Businesses no longer have to scale to succeed. Sure, there was a century where the ideal engine for business was growth and scale. It just doesn’t make sense any longer. Instead, our businesses can grow to a point and size that makes sense, and then we can shift our focus to optimizing for enough.
MIT Sloan School of Management released a study, The End of Scale, showing that companies are staying smaller and “unscaling”, as the main way to gain traction and market dominance.
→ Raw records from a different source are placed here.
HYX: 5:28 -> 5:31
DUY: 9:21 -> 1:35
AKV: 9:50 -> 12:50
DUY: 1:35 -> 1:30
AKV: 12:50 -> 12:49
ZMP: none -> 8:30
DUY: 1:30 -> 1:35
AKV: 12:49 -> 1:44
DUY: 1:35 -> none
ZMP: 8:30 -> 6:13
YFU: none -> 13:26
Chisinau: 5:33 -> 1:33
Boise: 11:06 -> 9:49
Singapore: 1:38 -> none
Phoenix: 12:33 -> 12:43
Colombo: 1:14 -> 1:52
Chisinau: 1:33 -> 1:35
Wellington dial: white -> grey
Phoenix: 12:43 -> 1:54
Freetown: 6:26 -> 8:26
Unscaling meaning that companies can do better with less by providing custom products and solutions, building on demand, and offering heavy customizations.
By staying small and lean – by renting or using scale on demand, by outsourcing tasks and parts of the supply chain we don’t want to focus on – companies can adapt and pivot as needed without leaving a huge trail of workforce or equipment that no longer serves its purpose in its wake.
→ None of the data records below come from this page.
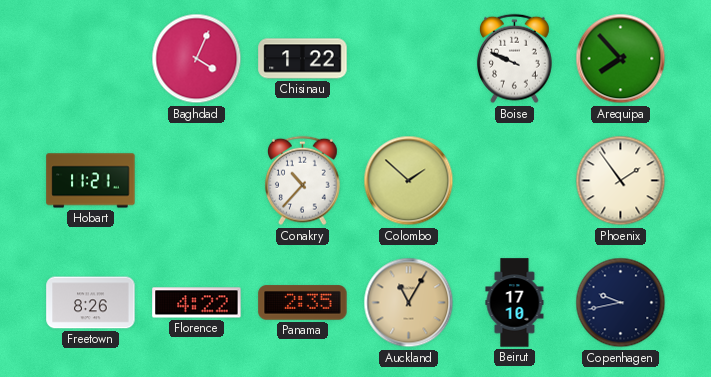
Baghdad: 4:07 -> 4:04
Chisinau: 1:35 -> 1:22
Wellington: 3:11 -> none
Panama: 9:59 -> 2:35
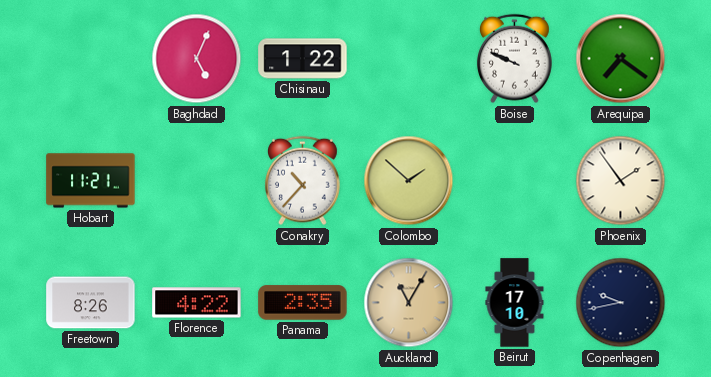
Baghdad: 4:04 -> 5:04
Arequipa: 7:53 -> 7:21
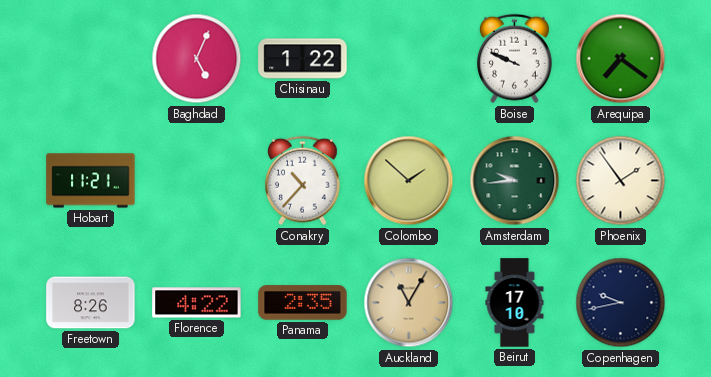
Amsterdam: none -> 9:44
For example, Helix Mattresses builds each mattress to custom specifications from each customer via a form on their website, and then manufactures the mattress in their much smaller than average factory located in the US, shipped in a small box and for a price that’s under $1,000.
The MIT Sloan School of Management study provides more examples:
Stripe is an unscaled financial services company based in San Francisco that is challenging the big banks. Airbnb, also based in San Francisco, is an unscaled hotel company that is taking customers away from the big chain hotels. Warby Parker is a New York City-based unscaled eyewear company that is threatening the big eyewear brands.
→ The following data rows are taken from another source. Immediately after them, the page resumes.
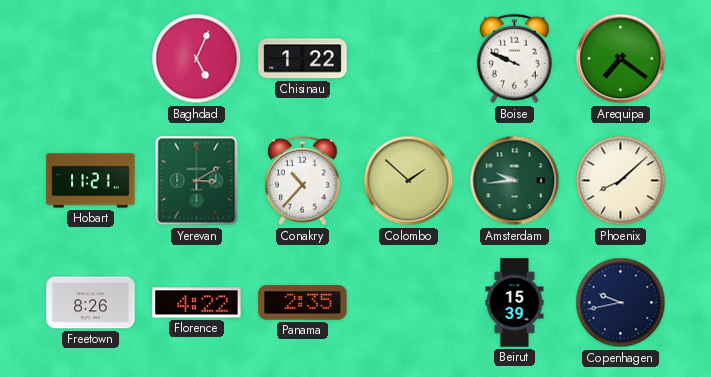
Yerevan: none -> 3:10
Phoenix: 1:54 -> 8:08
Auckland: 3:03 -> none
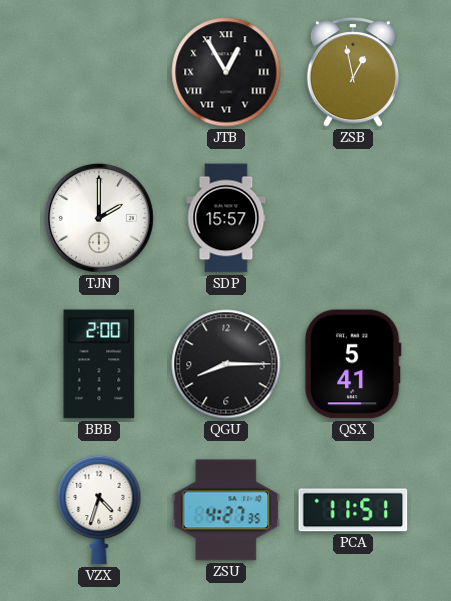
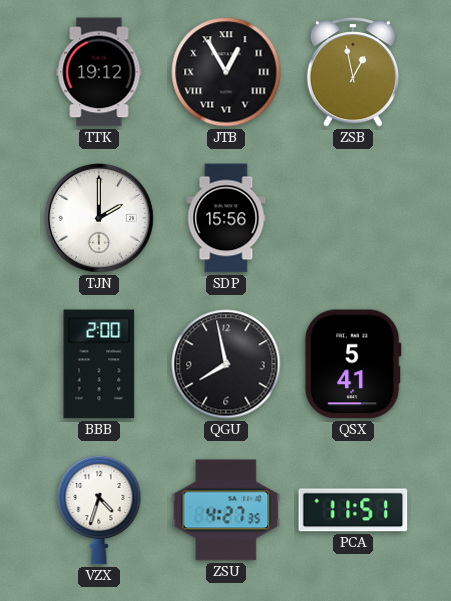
TTK: none -> 19:12
SDP: 15:57 -> 15:56
QGU: 8:15 -> 7:58
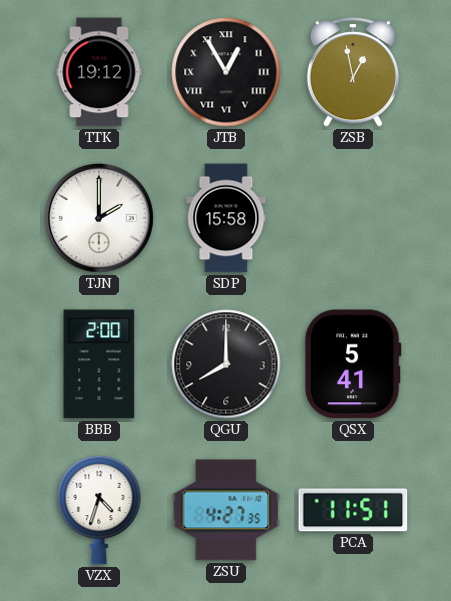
SDP: 15:56 -> 15:58
QGU: 7:58 -> 8:00
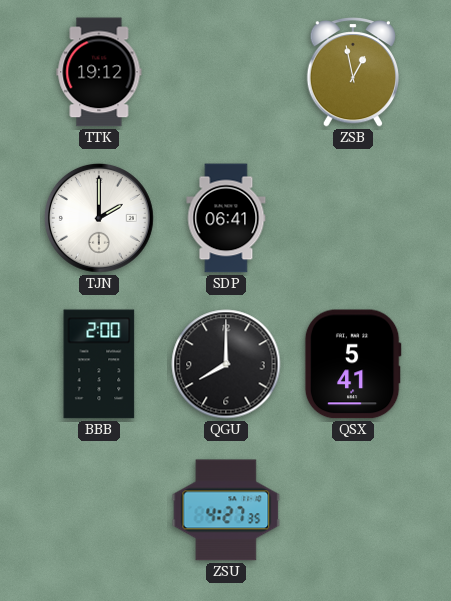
JTB: 12:55 -> none
SDP: 15:58 -> 06:41
VZX: 4:33 -> none
PCA: 11:51 -> none
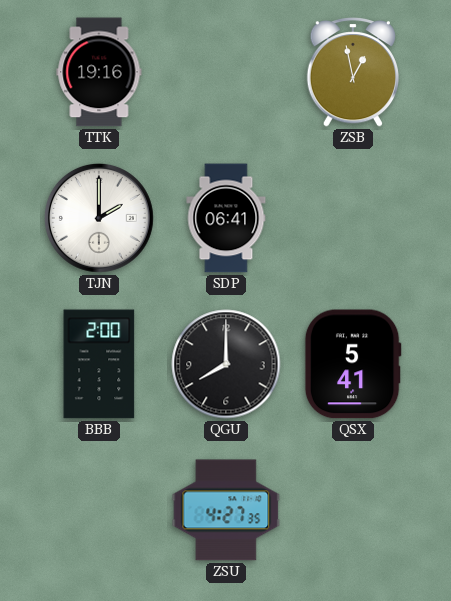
TTK: 19:12 -> 19:16
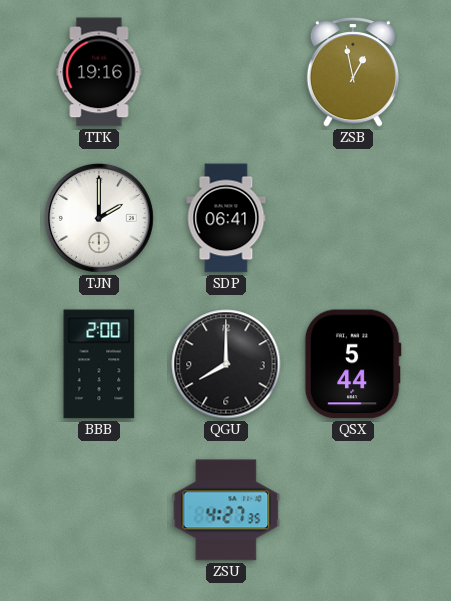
QSX: 5:41 -> 5:44
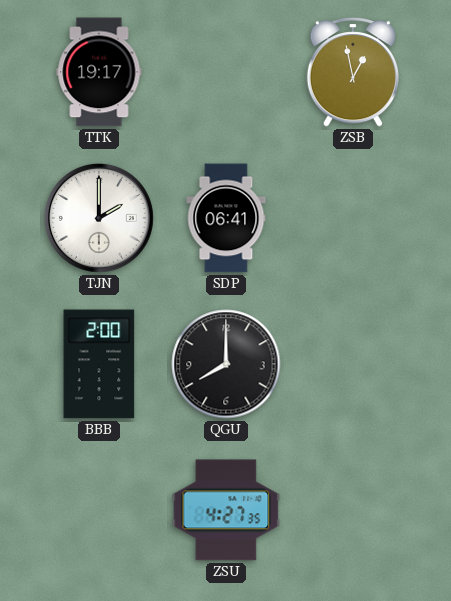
TTK: 19:16 -> 19:17
QSX: 5:44 -> none
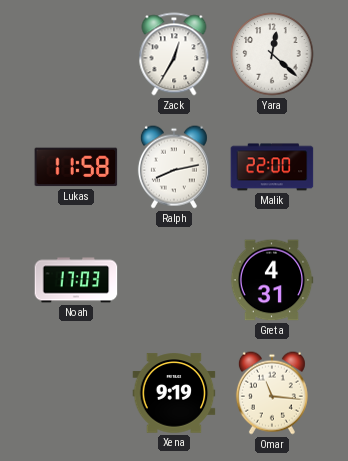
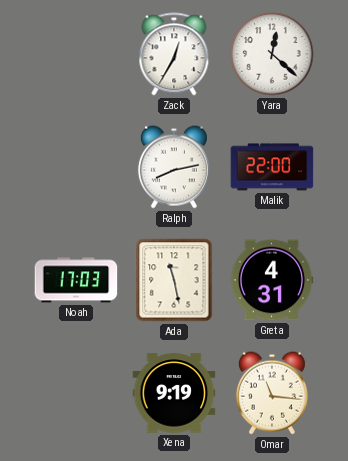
Lukas: 11:58 -> none
Ada: none -> 11:28
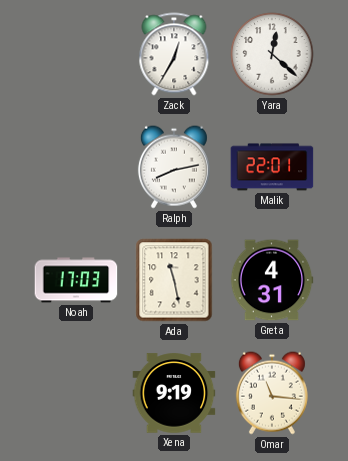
Malik: 22:00 -> 22:01
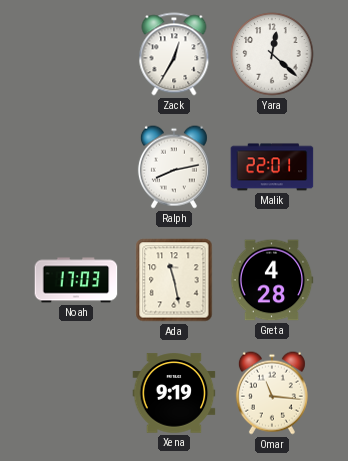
Greta: 4:31 -> 4:28
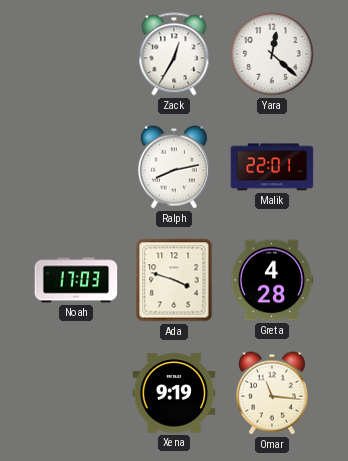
Ada: 11:28 -> 3:48
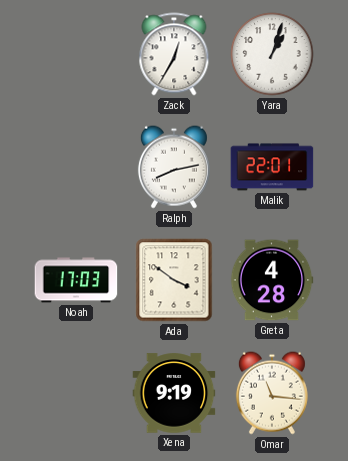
Yara: 12:22 -> 1:03
Ada: 3:48 -> 3:51
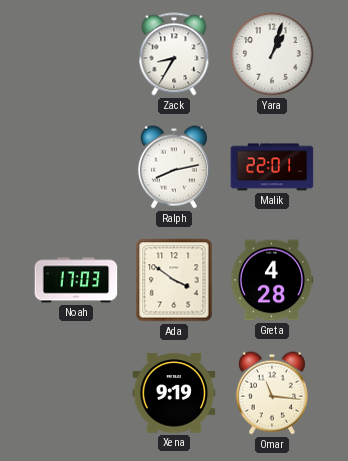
Zack: 12:35 -> 8:35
Unscale is at the crux of what it means to be a company of one—to question whether or not growth/scale is required to succeed (since most of the time, it’s not). Large companies and corporate leaders would do well to adopt this mental model for unscaling and become more like companies of one who work towards efficiency with less, instead of exponentially chasing more.
Today there are more small businesses than large businesses, even though huge corporations make up the majority of press coverage and even the majority of “business yearning” (as in, “I want to be the next Steve Jobs/Mary Barra/Elon Musk”). Big businesses may get the majority of fame, but US Census stats from 2014 identified 28 million businesses in the United States and 22 million of them had no employees. So 78% of businesses in the US are companies of one, literally. With the rise of cheap technology solutions, on-demand manufacturing and fulfillment and AI/robotics, these smaller businesses are going to continue to thrive.
It’s time to start challenging the old (and even current) mental models of business, as the time of monolithic companies could be coming to an end. The new age of business could take from millennia of small and durable businesses, and add to them by factoring in new technologies and on-demand production and fulfillment availability. A new set of conditions now exist, and the peak of the industrial age has past. Unscaling, or working towards enough makes it now easier to start, easier to profit and easier to thrive long term. Unscaled companies of one are the future of business.